→ What to produce
Scan each line of the records for the word "start" and extract the ones that have it.

→ Given data
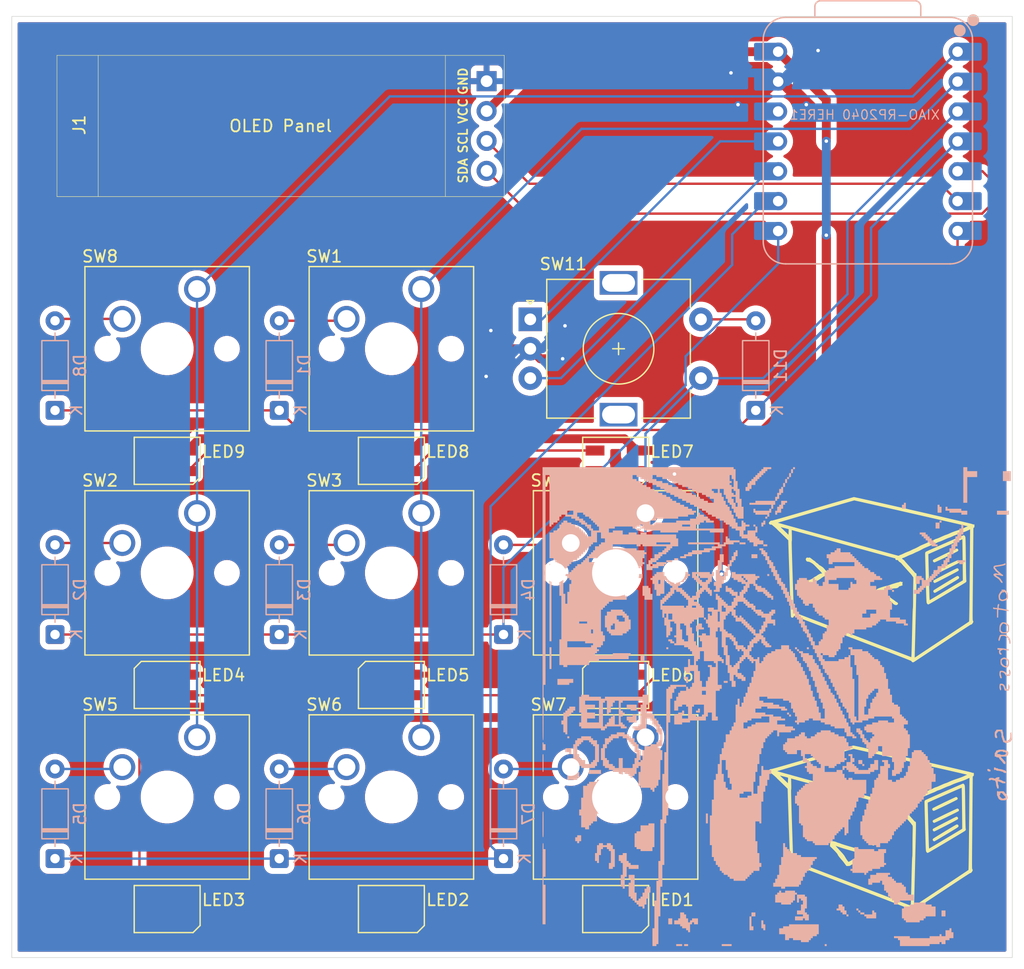
<source format=kicad_pcb>
(kicad_pcb
	(version 20241229)
	(generator "pcbnew")
	(generator_version "9.0")
	(general
		(thickness 1.6)
		(legacy_teardrops no)
	)
	(paper "A4")
	(layers
		(0 "F.Cu" signal)
		(2 "B.Cu" signal)
		(9 "F.Adhes" user "F.Adhesive")
		(11 "B.Adhes" user "B.Adhesive")
		(13 "F.Paste" user)
		(15 "B.Paste" user)
		(5 "F.SilkS" user "F.Silkscreen")
		(7 "B.SilkS" user "B.Silkscreen")
		(1 "F.Mask" user)
		(3 "B.Mask" user)
		(17 "Dwgs.User" user "User.Drawings")
		(19 "Cmts.User" user "User.Comments")
		(21 "Eco1.User" user "User.Eco1")
		(23 "Eco2.User" user "User.Eco2")
		(25 "Edge.Cuts" user)
		(27 "Margin" user)
		(31 "F.CrtYd" user "F.Courtyard")
		(29 "B.CrtYd" user "B.Courtyard")
		(35 "F.Fab" user)
		(33 "B.Fab" user)
		(39 "User.1" user)
		(41 "User.2" user)
		(43 "User.3" user)
		(45 "User.4" user)
	)
	(setup
		(pad_to_mask_clearance 0)
		(allow_soldermask_bridges_in_footprints no)
		(tenting front back)
		(pcbplotparams
			(layerselection 0x00000000_00000000_55555555_5755f5ff)
			(plot_on_all_layers_selection 0x00000000_00000000_00000000_00000000)
			(disableapertmacros no)
			(usegerberextensions no)
			(usegerberattributes yes)
			(usegerberadvancedattributes yes)
			(creategerberjobfile yes)
			(dashed_line_dash_ratio 12.000000)
			(dashed_line_gap_ratio 3.000000)
			(svgprecision 4)
			(plotframeref no)
			(mode 1)
			(useauxorigin no)
			(hpglpennumber 1)
			(hpglpenspeed 20)
			(hpglpendiameter 15.000000)
			(pdf_front_fp_property_popups yes)
			(pdf_back_fp_property_popups yes)
			(pdf_metadata yes)
			(pdf_single_document no)
			(dxfpolygonmode yes)
			(dxfimperialunits yes)
			(dxfusepcbnewfont yes)
			(psnegative no)
			(psa4output no)
			(plot_black_and_white yes)
			(sketchpadsonfab no)
			(plotpadnumbers no)
			(hidednponfab no)
			(sketchdnponfab yes)
			(crossoutdnponfab yes)
			(subtractmaskfromsilk no)
			(outputformat 1)
			(mirror no)
			(drillshape 0)
			(scaleselection 1)
			(outputdirectory "../production/")
		)
	)
	(net 0 "")
	(net 1 "Row 0")
	(net 2 "Net-(D1-A)")
	(net 3 "Net-(D2-A)")
	(net 4 "Net-(D3-A)")
	(net 5 "Row 1")
	(net 6 "Net-(D5-A)")
	(net 7 "Net-(D6-A)")
	(net 8 "Row 2")
	(net 9 "Net-(D8-A)")
	(net 10 "SW11S2")
	(net 11 "LED")
	(net 12 "+5V")
	(net 13 "GND")
	(net 14 "Net-(D4-A)")
	(net 15 "Net-(LED1-DOUT)")
	(net 16 "Net-(LED2-DOUT)")
	(net 17 "Net-(LED3-DOUT)")
	(net 18 "Net-(LED4-DOUT)")
	(net 19 "Net-(LED5-DOUT)")
	(net 20 "Net-(LED6-DOUT)")
	(net 21 "Net-(LED7-DOUT)")
	(net 22 "Net-(LED8-DOUT)")
	(net 23 "SDA")
	(net 24 "SCL")
	(net 25 "unconnected-(LED9-DOUT-Pad1)")
	(net 26 "Column 0")
	(net 27 "Column 1")
	(net 28 "Column 2")
	(net 29 "SW11B")
	(net 30 "SW11A")
	(net 31 "unconnected-(XIAO-RP2040 HERE1-3V3-Pad12)")
	(net 32 "Net-(D7-A)")
	(footprint "3D_Model_Footprints:LED_SK6812MINI" (layer "F.Cu") (at 114.3 104.775))
	(footprint "3D_Model_Footprints:LED_SK6812MINI" (layer "F.Cu") (at 95.25 142.875))
	(footprint "3D_Model_Footprints:SW_Cherry_MX_1.00ul" (layer "F.Cu") (at 78.74 90.17))
	(footprint "3D_Model_Footprints:SW_Cherry_MX_1.00ul" (layer "F.Cu") (at 78.74 109.22))
	(footprint "3D_Model_Footprints:LED_SK6812MINI" (layer "F.Cu") (at 76.2 142.875))
	(footprint "3D_Model_Footprints:SW_Cherry_MX_1.00ul" (layer "F.Cu") (at 116.84 109.22))
	(footprint "3D_Model_Footprints:LED_SK6812MINI" (layer "F.Cu") (at 76.2 104.775))
	(footprint "3D_Model_Footprints:SW_Cherry_MX_1.00ul" (layer "F.Cu") (at 78.74 128.27))
	(footprint "Images:tv2" (layer "F.Cu") (at 137 116))
	(footprint "3D_Model_Footprints:LED_SK6812MINI" (layer "F.Cu") (at 95.25 104.775))
	(footprint "3D_Model_Footprints:SW_Cherry_MX_1.00ul" (layer "F.Cu") (at 97.79 109.22))
	(footprint "3D_Model_Footprints:SW_Cherry_MX_1.00ul" (layer "F.Cu") (at 97.79 128.27))
	(footprint "3D_Model_Footprints:SW_Cherry_MX_1.00ul" (layer "F.Cu") (at 116.84 128.27))
	(footprint "3D_Model_Footprints:0.91-OLED-4pin" (layer "F.Cu") (at 66.84 70.315))
	(footprint "3D_Model_Footprints:LED_SK6812MINI" (layer "F.Cu") (at 114.3 123.825 180))
	(footprint "3D_Model_Footprints:RotaryEncoder_Alps_EC11E-Switch" (layer "F.Cu") (at 107.05 92.75))
	(footprint "3D_Model_Footprints:LED_SK6812MINI" (layer "F.Cu") (at 114.3 142.875))
	(footprint "Images:tv" (layer "F.Cu") (at 136.947039 137.118742))
	(footprint "3D_Model_Footprints:SW_Cherry_MX_1.00ul" (layer "F.Cu") (at 97.79 90.17))
	(footprint "3D_Model_Footprints:LED_SK6812MINI" (layer "F.Cu") (at 76.2 123.825 180))
	(footprint "3D_Model_Footprints:LED_SK6812MINI" (layer "F.Cu") (at 95.25 123.825 180))
	(footprint "Diode_THT:D_DO-35_SOD27_P7.62mm_Horizontal"
		(layer "B.Cu")
		(uuid "163b851a-138b-47c8-869b-0a6c252cc092")
		(at 85.725 119.53875 90)
		(descr "Diode, DO-35_SOD27 series, Axial, Horizontal, pin pitch=7.62mm, length*diameter=4*2mm^2, http://www.diodes.com/_files/packages/DO-35.pdf")
		(tags "Diode DO-35_SOD27 series Axial Horizontal pin pitch 7.62mm  length 4mm diameter 2mm")
		(property "Reference" "D3"
			(at 3.81 2.12 90)
			(layer "B.SilkS")
			(uuid "f9d1b7cc-b33d-4491-bc2b-da91af18c7fb")
			(effects
				(font
					(size 1 1)
					(thickness 0.15)
				)
				(justify mirror)
			)
		)
		(property "Value" "1N4148"
			(at 3.81 -2.12 90)
			(layer "B.Fab")
			(uuid "1fc17c1a-6abb-449a-9eaa-292b0c888e00")
			(effects
				(font
					(size 1 1)
					(thickness 0.15)
				)
				(justify mirror)
			)
		)
		(property "Datasheet" "https://assets.nexperia.com/documents/data-sheet/1N4148_1N4448.pdf"
			(at 0 0 90)
			(layer "B.Fab")
			(hide yes)
			(uuid "82a6c4bd-89e6-4f7c-a12c-78663d0c4d37")
			(effects
				(font
					(size 1.27 1.27)
					(thickness 0.15)
				)
				(justify mirror)
			)
		)
		(property "Description" "100V 0.15A standard switching diode, DO-35"
			(at 0 0 90)
			(layer "B.Fab")
			(hide yes)
			(uuid "4734e1c1-c8a3-4492-a470-1605c8a76f3a")
			(effects
				(font
					(size 1.27 1.27)
					(thickness 0.15)
				)
				(justify mirror)
			)
		)
		(property "Sim.Device" "D"
			(at 0 0 270)
			(unlocked yes)
			(layer "B.Fab")
			(hide yes)
			(uuid "4e1ff33e-c81d-4325-aed3-3d3df0677afb")
			(effects
				(font
					(size 1 1)
					(thickness 0.15)
				)
				(justify mirror)
			)
		)
		(property "Sim.Pins" "1=K 2=A"
			(at 0 0 270)
			(unlocked yes)
			(layer "B.Fab")
			(hide yes)
			(uuid "7c8d31bb-faec-4b0e-9dec-2c5a84033d68")
			(effects
				(font
					(size 1 1)
					(thickness 0.15)
				)
				(justify mirror)
			)
		)
		(property ki_fp_filters "D*DO?35*")
		(path "/a27783b6-89ac-4823-ab4c-ecb40943df23")
		(sheetname "/")
		(sheetfile "hackpad.kicad_sch")
		(attr through_hole)
		(fp_line
			(start 6.58 0)
			(end 5.93 0)
			(stroke
				(width 0.12)
				(type solid)
			)
			(layer "B.SilkS")
			(uuid "4b5a03a8-0cb1-4bf9-b096-e1383707155e")
		)
		(fp_line
			(start 1.04 0)
			(end 1.69 0)
			(stroke
				(width 0.12)
				(type solid)
			)
			(layer "B.SilkS")
			(uuid "e00a9400-6918-492f-b5a8-9e0c19b50923")
		)
		(fp_line
			(start 2.53 1.12)
			(end 2.53 -1.12)
			(stroke
				(width 0.12)
				(type solid)
			)
			(layer "B.SilkS")
			(uuid "29cd6cd7-0aaf-4465-9efe-ede65de07a8f")
		)
		(fp_line
			(start 2.41 1.12)
			(end 2.41 -1.12)
			(stroke
				(width 0.12)
				(type solid)
			)
			(layer "B.SilkS")
			(uuid "67676d2c-0066-4b2e-8a19-7326360a38cd")
		)
		(fp_line
			(start 2.29 1.12)
			(end 2.29 -1.12)
			(stroke
				(width 0.12)
				(type solid)
			)
			(layer "B.SilkS")
			(uuid "0038e96f-dfb5-4d40-ab4a-4756d8f5a088")
		)
		(fp_rect
			(start 1.69 1.12)
			(end 5.93 -1.12)
			(stroke
				(width 0.12)
				(type solid)
			)
			(fill no)
			(layer "B.SilkS")
			(uuid "c07533c4-8f5a-4708-b8a5-3e34e07d4cd9")
		)
		(fp_rect
			(start -1.05 1.25)
			(end 8.67 -1.25)
			(stroke
				(width 0.05)
				(type solid)
			)
			(fill no)
			(layer "B.CrtYd")
			(uuid "dd25a24a-8e10-49dd-ad10-070399bcae7a")
		)
		(fp_line
			(start 7.62 0)
			(end 5.81 0)
			(stroke
				(width 0.1)
				(type solid)
			)
			(layer "B.Fab")
			(uuid "cb84b00f-643f-4864-8af8-5aaf3e4a6c4b")
		
... [646480 chars truncated]
</source>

→ Your response
			(start 6.58 0)
			(start 1.04 0)
			(start 2.53 1.12)
			(start 2.41 1.12)
			(start 2.29 1.12)
			(start 1.69 1.12)
			(start -1.05 1.25)
			(start 7.62 0)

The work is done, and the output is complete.